Ralphie was patient with me. ‘Yes, I understand,’ he had said on the evening of our marriage, standing in front of me in the bedroom of the hotel he’d brought me to. The walls of the room were papered with a pinkish paper; Ralphie was wearing a flannel suit. In the hotel restaurant, called the Elizabethan Room, we had had dinner and wine. I’d had a coupe Jacques and Ralphie some kind of apricot soufflé. ‘Yes,’ he said again in the pinkish bedroom, and I talked to him for ages, making him sit beside me on one of the two beds in the room, holding his hand and stroking it. ‘Yes, I understand,’ he said, and I really think he did; I really think he understood that there was no question of children at Challacombe. He kept saying he loved me; he would never not love me, he said.
On the evening when we returned from our honeymoon I brought up the subject of the Stritches straight away. I explained it all to Ralphie when we were having supper, but he replied that he’d told me ages ago the Stritches were going to be at Challacombe. The arrangement apparently was that Mrs Stritch would come to the house every day except Sunday, and her husband would work in the garden. Ralphie repeated most earnestly that he’d told me this before, that he’d quite often mentioned the Stritches, and had asked my opinion of them. I knew he was mistaken, but I didn’t want to say so. Ralphie had a lot on his mind, buying the Fryes’ land and negotiating to buy Mrs Laze’s, and wondering how to go about buying my mother’s. He didn’t know much about farming, but he was keenly endeavouring to learn. All of it took time: he couldn’t be blamed if he made little mistakes about what he’d said to me and what he hadn’t.
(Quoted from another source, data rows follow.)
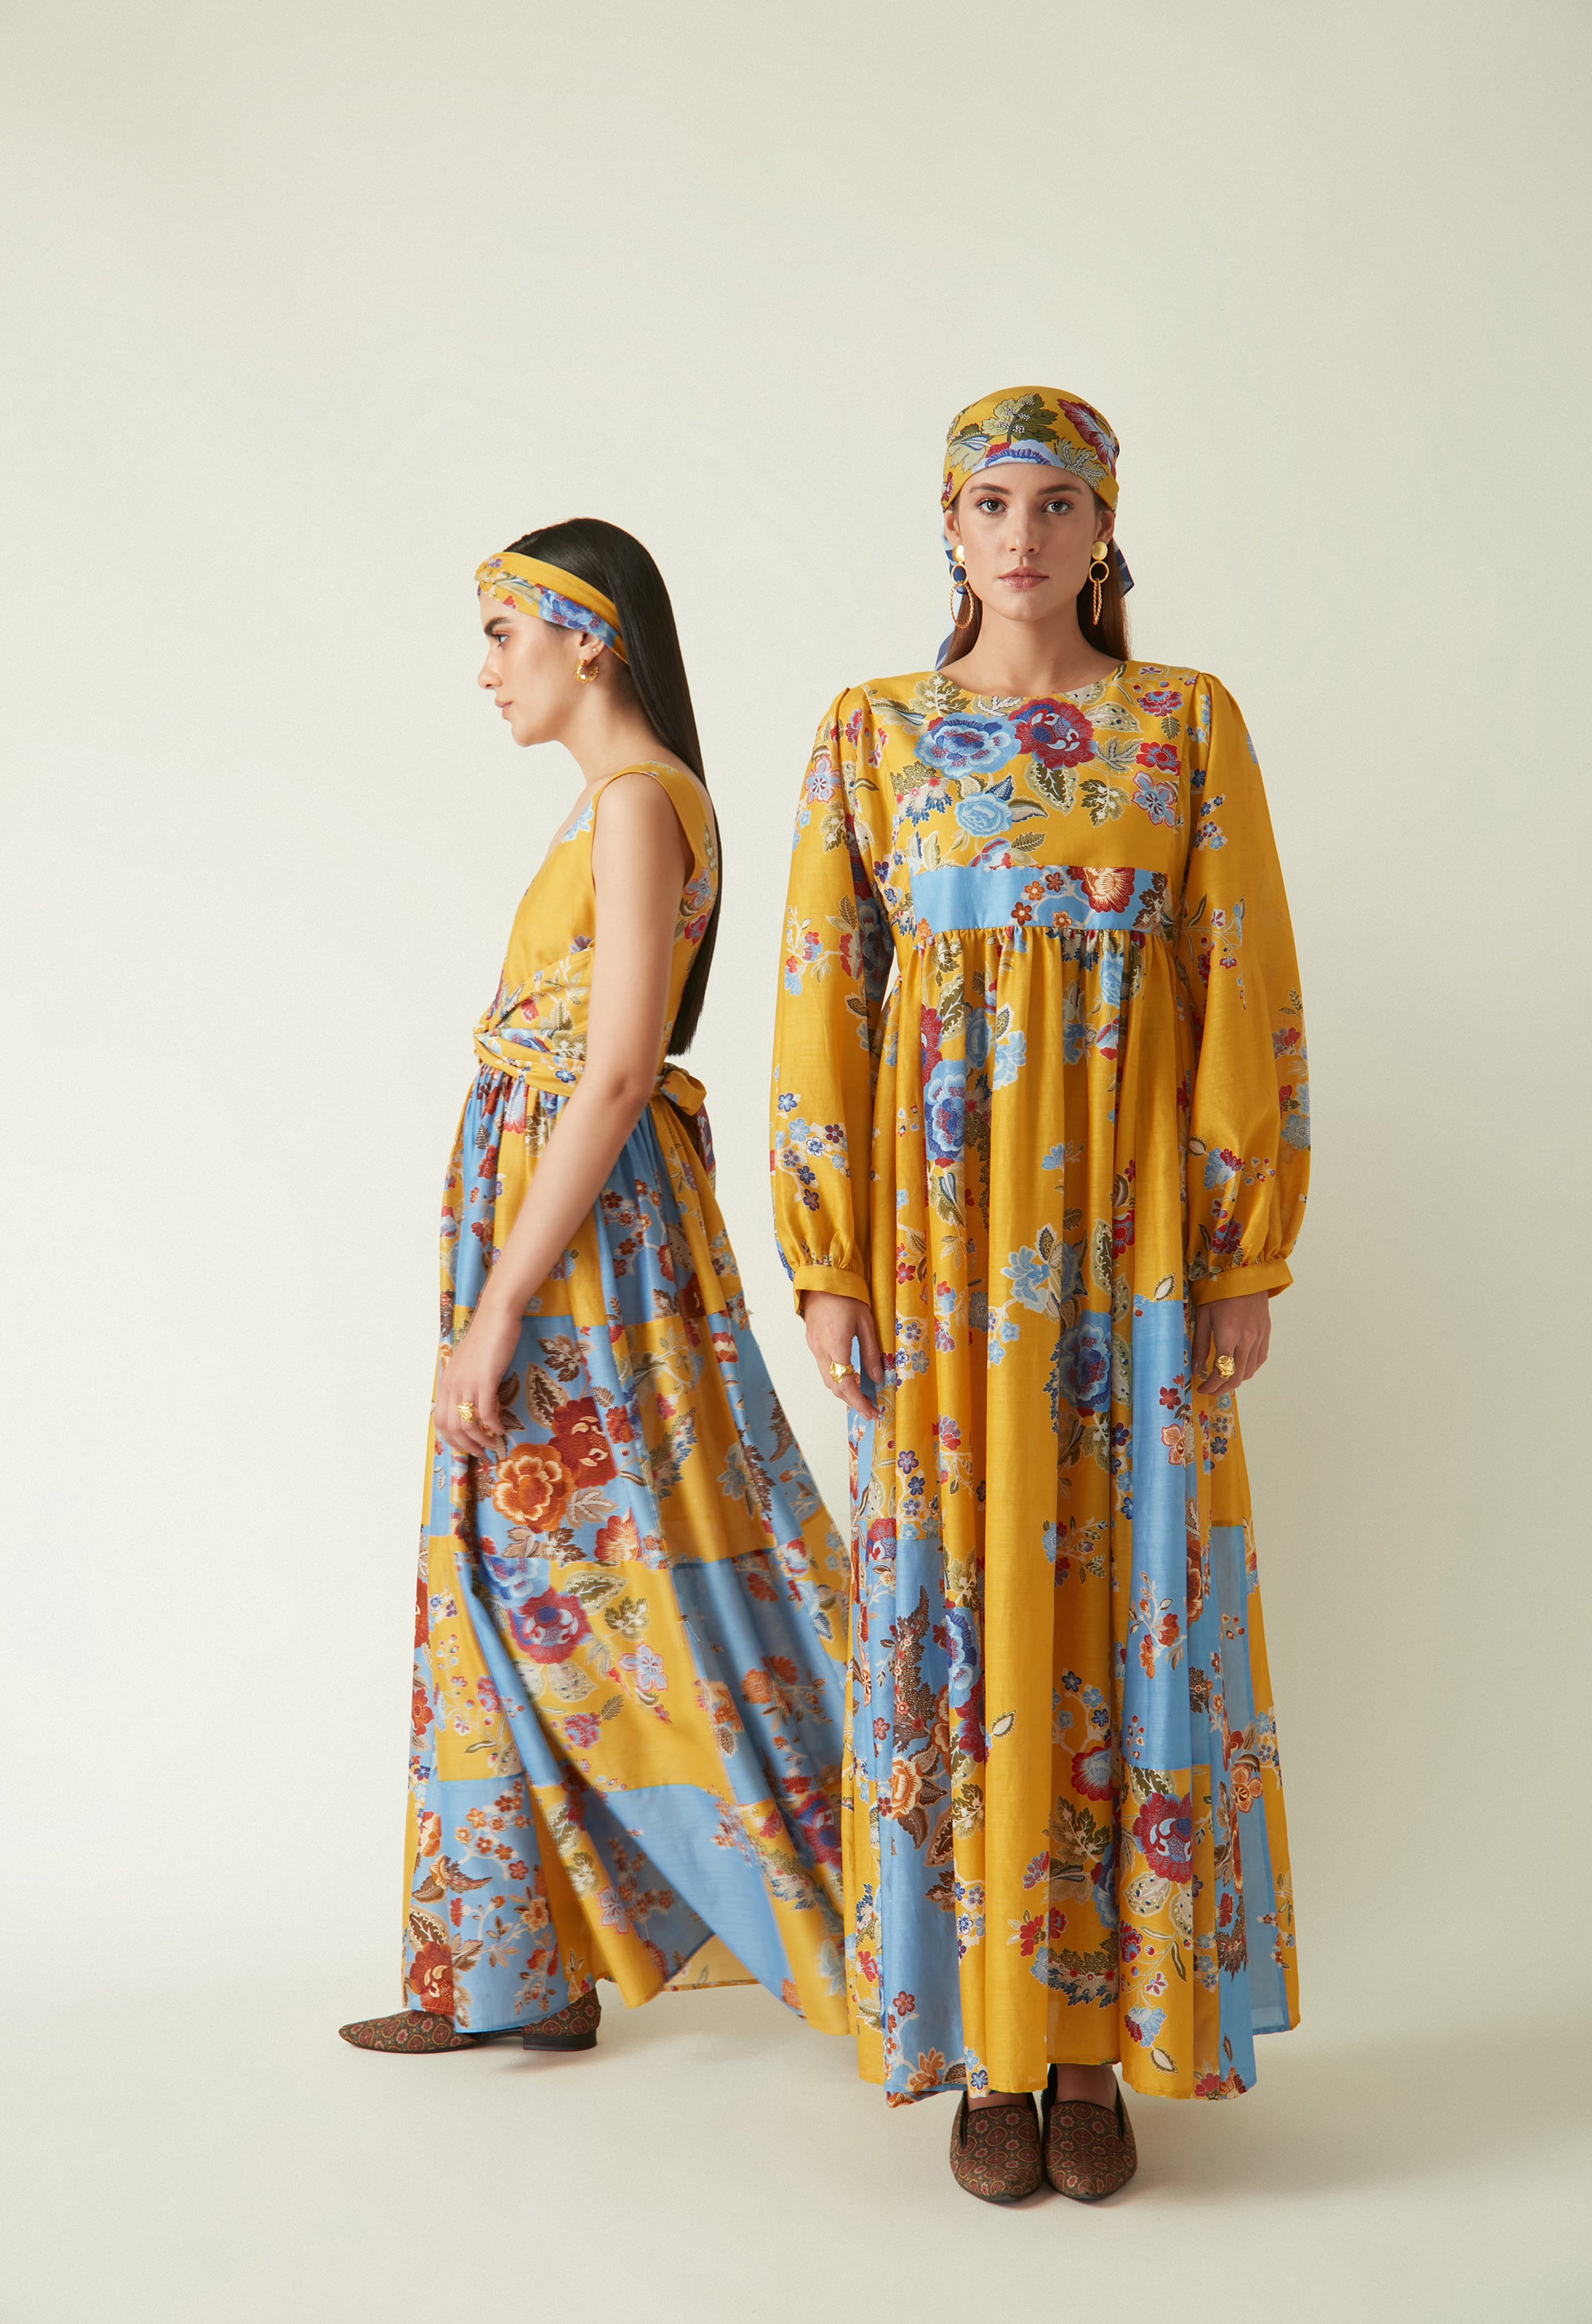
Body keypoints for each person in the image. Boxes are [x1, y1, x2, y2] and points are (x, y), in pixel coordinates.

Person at [770, 387, 1308, 2201]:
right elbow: (822, 996)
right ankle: (989, 2051)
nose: (1023, 536)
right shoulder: (873, 734)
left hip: (1137, 1251)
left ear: (1104, 529)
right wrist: (829, 1258)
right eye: (991, 503)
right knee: (960, 1603)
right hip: (940, 1256)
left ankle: (1098, 2051)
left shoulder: (1184, 725)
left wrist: (1241, 1246)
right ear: (949, 525)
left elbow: (1239, 973)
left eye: (1057, 504)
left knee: (1126, 1599)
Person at [341, 521, 849, 2057]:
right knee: (514, 1565)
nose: (487, 669)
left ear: (591, 638)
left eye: (505, 634)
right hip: (561, 1227)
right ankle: (521, 1964)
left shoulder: (636, 803)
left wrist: (502, 1306)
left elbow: (620, 1068)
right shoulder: (615, 802)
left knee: (651, 1569)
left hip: (585, 1248)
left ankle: (890, 1921)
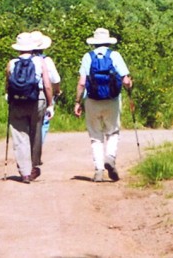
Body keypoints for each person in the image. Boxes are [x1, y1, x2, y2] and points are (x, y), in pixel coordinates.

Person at [73, 27, 132, 182]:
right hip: (112, 100)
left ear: (94, 43)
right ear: (108, 41)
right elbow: (125, 80)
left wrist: (77, 102)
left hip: (92, 100)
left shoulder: (88, 56)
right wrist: (129, 86)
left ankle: (99, 170)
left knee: (96, 136)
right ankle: (110, 157)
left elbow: (81, 82)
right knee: (113, 132)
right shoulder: (115, 55)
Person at [6, 32, 54, 183]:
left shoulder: (12, 63)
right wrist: (50, 104)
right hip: (37, 99)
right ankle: (33, 167)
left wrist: (8, 96)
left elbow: (8, 84)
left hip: (17, 101)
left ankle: (25, 172)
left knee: (20, 135)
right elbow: (47, 84)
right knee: (36, 132)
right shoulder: (40, 62)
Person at [29, 30, 61, 148]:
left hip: (23, 95)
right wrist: (56, 91)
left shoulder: (20, 60)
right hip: (41, 95)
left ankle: (27, 151)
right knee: (43, 123)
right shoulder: (46, 60)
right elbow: (55, 80)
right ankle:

‘You see, it’s awkward, Ralphie,’ I explained again one night at supper, smiling at him. ‘Belle Frye and I said terrible things to her.’
‘Oh, Mrs Stritch’ll have forgotten’. Darling, it’s donkeys’ years ago.’
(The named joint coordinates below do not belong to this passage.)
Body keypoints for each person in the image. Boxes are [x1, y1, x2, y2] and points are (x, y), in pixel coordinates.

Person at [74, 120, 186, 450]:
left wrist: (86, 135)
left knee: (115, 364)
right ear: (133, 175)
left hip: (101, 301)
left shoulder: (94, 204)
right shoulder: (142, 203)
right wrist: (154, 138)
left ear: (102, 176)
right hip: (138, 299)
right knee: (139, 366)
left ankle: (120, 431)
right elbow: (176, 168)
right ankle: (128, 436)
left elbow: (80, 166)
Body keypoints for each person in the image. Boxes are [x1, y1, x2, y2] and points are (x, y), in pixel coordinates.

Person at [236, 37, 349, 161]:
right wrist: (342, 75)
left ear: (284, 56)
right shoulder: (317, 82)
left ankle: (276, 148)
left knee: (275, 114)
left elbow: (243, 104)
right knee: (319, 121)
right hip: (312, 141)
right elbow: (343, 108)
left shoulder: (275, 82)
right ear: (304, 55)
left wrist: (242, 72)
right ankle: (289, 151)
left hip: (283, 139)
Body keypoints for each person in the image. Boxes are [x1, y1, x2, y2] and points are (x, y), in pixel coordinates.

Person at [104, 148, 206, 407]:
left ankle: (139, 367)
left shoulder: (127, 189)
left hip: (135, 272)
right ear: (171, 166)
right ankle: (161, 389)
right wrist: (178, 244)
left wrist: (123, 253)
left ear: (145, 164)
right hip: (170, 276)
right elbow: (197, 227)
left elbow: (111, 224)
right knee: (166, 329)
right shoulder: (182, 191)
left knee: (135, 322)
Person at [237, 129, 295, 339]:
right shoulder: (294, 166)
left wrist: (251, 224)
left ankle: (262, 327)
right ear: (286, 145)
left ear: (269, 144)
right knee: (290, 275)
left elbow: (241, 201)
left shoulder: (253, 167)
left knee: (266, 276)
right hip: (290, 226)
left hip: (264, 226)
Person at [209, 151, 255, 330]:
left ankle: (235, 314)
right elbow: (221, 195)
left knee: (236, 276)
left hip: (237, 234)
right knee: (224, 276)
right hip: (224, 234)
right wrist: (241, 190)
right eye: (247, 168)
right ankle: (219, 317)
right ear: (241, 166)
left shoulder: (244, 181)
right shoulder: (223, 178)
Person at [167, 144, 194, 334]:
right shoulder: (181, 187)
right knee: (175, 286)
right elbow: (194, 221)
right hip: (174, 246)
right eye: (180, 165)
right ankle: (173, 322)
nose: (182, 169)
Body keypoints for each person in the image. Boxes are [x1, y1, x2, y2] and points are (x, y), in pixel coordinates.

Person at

For some reason I didn’t like him using that endearment, especially when he put the word at the beginning of a sentence, as he often for some reason did. I don’t know why I objected so much to that. It was how it sounded, I think, a sort of casualness that seemed out of place in the house. There was another thing: he had a way of turning the pages of a newspaper, one page and then another, until finally he pored over the obituaries and the little advertisements. I didn’t like the way he did that. And I didn’t like the way he sometimes drummed the surface of a table with one hand when he was thinking, as if playing the piano. Another thing was, he wore leather gaiters.
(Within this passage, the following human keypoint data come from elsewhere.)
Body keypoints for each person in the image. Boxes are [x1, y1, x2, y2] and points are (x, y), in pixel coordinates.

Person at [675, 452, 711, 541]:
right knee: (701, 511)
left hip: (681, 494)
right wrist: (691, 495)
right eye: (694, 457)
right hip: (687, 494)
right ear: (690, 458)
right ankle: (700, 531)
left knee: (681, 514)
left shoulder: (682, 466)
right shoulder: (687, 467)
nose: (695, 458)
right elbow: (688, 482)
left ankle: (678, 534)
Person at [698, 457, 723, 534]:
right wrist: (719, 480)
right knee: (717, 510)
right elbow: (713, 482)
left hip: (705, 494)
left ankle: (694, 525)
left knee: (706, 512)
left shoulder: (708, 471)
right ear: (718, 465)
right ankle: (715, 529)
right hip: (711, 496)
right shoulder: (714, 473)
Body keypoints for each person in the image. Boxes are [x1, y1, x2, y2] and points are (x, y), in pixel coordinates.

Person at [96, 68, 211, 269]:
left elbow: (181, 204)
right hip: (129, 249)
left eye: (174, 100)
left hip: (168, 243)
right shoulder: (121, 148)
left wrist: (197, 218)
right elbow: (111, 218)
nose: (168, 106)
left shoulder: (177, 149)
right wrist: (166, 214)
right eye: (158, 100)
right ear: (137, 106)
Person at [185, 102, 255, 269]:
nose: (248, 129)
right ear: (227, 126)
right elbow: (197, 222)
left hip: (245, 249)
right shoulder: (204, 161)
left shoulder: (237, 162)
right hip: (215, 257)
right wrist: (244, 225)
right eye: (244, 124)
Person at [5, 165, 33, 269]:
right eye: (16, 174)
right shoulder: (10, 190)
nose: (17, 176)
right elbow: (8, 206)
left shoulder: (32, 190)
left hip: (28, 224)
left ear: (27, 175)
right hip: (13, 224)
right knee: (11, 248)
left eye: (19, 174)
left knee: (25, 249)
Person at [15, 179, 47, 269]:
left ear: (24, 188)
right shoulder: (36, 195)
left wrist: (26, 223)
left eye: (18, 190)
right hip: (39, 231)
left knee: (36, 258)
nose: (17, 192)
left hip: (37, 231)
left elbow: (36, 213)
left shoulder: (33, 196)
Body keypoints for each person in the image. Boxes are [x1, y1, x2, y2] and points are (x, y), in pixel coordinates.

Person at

‘It’s just that it’s embarrassing for me,’ I said, still smiling. ‘Having her around.’
He ate beetroot and a sardine salad I had prepared because he’d told me he liked sardines. I’d made him wait that morning in the car while I went into a shop and bought several tins. I wouldn’t let him see what they were, wanting it to be a surprise. He said:
‘Actually, Mrs Stritch is very nice. And he’s doing wonders with the garden.’
‘We called her terrible names. She’ be hanging out her washing or something and we’d deliberately raise our voices. “Worst temper in Dorset,” Belle would say and then we’d giggle. “Driven her husband to drink,” I’d say. “Mrs Stritch is a – very nice lady,” we used to call out in singsong voices.’